(PASSAGE PROVIDED Opens)

That's also what I found with the Impreza. Only two things really knocked its economy around in the city: 1) running the air-con in heavy, stop-start traffic dropped it by around 1 L/100 kms (but not otherwise ... ?); and 2) the introduction of the "speed limits of many colours" - 40 and 50 zones - by our previous control-freak government. I cannot think of any car that runs efficiently at these speeds; and accelerating and braking at these speeds is guaranteed to guzzle gas, big-time!

The putative reason for these speed limits was to protect children ... I couldn't agree more with its intent ...
However, in the first year of operation, the number of kids killed on the roads near schools went up marginally ... AFAIK, there has been no statistically significant increase or decrease in child deaths near schools since the expenditure of many, many millions of dollars on this "initiative" (read "headline grabbing sensationalism", maybe?).

What it has achieved is the destruction of any remaining vestiges of traffic flow that remained in Melbourne at these peak times ...

It also caused my average fuel consumption in Roo1 to increase by around 1.5 L/100 kms - roughly a 16% increase. Great idea ... :poke: :(


One thing I have noticed though, is when I drop the cruse control setting from 111km/h to 108km/h on the fwy, my economy is improved by 1.2ltr-1.3ltr/100km :biggrin:

Now that is interesting. When on the open road, I tend to set the "cruise control" (my right foot ... :rotfl:) on about 10 km/h over the speed limit. Within braking or slowing distance of it, and not too much damage to the hip pocket if one does get done for it. Mainly, no automatic loss of licence - while still allowing one to get from A to B in a rational amount of time; and also keeps one's attention focused on driving, rather than sight-seeing ....

(PASSAGE PROVIDED Closes)
(DATA EXCERPTS Opens)

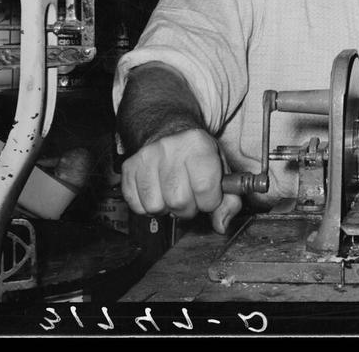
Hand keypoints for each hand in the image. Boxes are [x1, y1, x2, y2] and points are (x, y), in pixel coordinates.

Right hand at [120, 127, 240, 234]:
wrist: (170, 133)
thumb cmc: (197, 155)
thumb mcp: (221, 169)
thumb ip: (229, 200)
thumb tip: (222, 224)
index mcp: (198, 144)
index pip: (204, 187)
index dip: (209, 201)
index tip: (209, 197)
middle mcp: (170, 147)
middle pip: (178, 200)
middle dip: (188, 208)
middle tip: (191, 196)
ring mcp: (146, 157)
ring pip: (155, 206)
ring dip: (167, 208)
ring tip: (173, 194)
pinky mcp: (129, 168)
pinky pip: (137, 205)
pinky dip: (148, 207)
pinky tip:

(DATA EXCERPTS Closes)

REQUIRED ACTION A:
Reproduce the fuel economy post from "The putative reason" to "peak times ...".
REQUIRED ACTION B:
In the fuel economy post, why does the writer set the speed on the open road at about 10 km/h over the limit? Answer in one to three sentences.
REQUIRED ACTION C:
Write what comes next in the fuel economy post, starting after its last sentence.

ANSWER AREA A:
The putative reason for these speed limits was to protect children ... I couldn't agree more with its intent ...
However, in the first year of operation, the number of kids killed on the roads near schools went up marginally ... AFAIK, there has been no statistically significant increase or decrease in child deaths near schools since the expenditure of many, many millions of dollars on this "initiative" (read "headline grabbing sensationalism", maybe?).

What it has achieved is the destruction of any remaining vestiges of traffic flow that remained in Melbourne at these peak times ...

ANSWER AREA B:
At that speed the writer is still within braking or slowing distance of the limit, and a fine does little damage to the hip pocket. Above all, it brings no automatic loss of licence while still getting one from A to B in a rational amount of time and keeping one's attention on driving rather than sight-seeing.

ANSWER AREA C:
You'll have to let us know how it goes :iconwink:

Regards
Mr Turbo

I will be sure to :) :lol:.
 
One thing I have noticed though, is when I drop the cruse control setting from 111km/h to 108km/h on the fwy, my economy is improved by 1.2ltr-1.3ltr/100km :biggrin:

Now that is interesting.
I have a feeling it's to do with what the rpm's are, as that is roughly when the boost cuts in & takes over :twisted:

I just can't remember what the exact rpm's are (at those speeds) at the moment.
However, next time I'm on the fwy, I'll make a note of what they are, if I remember :iconwink: & let you know :)

Regards
Mr Turbo
 
I reckon that you are right on the money there, mate.

If the cruise control is wavering from one side of the turbo cut in/cut out revs to the other, it may well have caused your car to hit the fuel like an alcoholic at a free booze up ...

It's still an interesting observation :).

You might find that if you set it to (say) 113 km/h, the fuel use drops to normal again. It may well be the straddling of the turbo point that causes the problem.

I will look forward to your further observations ... :biggrin:
 
Last edited:
I might just have to try that one too mate.
I'll be traveling on the F3 in a couple of weeks time for our annual golfing day. I should be able to test the theories out then :)

Regards
Mr Turbo
 
Gidday Mr T

Did you get any sort of result from your test of the cruise control setting, mate?

Interestingly, petrol has dropped to a rational price here just recently, so filled up the 2x 10L jerry cans I had to put into SWMBO's SH to keep it alive.

Even though I only had 84 Kms on Roo2, filled it at the same time, as all very short trips to the shops etc; not even on an 80 km/h arterial road. It had used 9L, so 10.71 L/100 kms. This is about my best ever around the suburbs.
Maybe I am finally getting the hang of the electronic throttle?
 
Did you get any sort of result from your test of the cruise control setting, mate?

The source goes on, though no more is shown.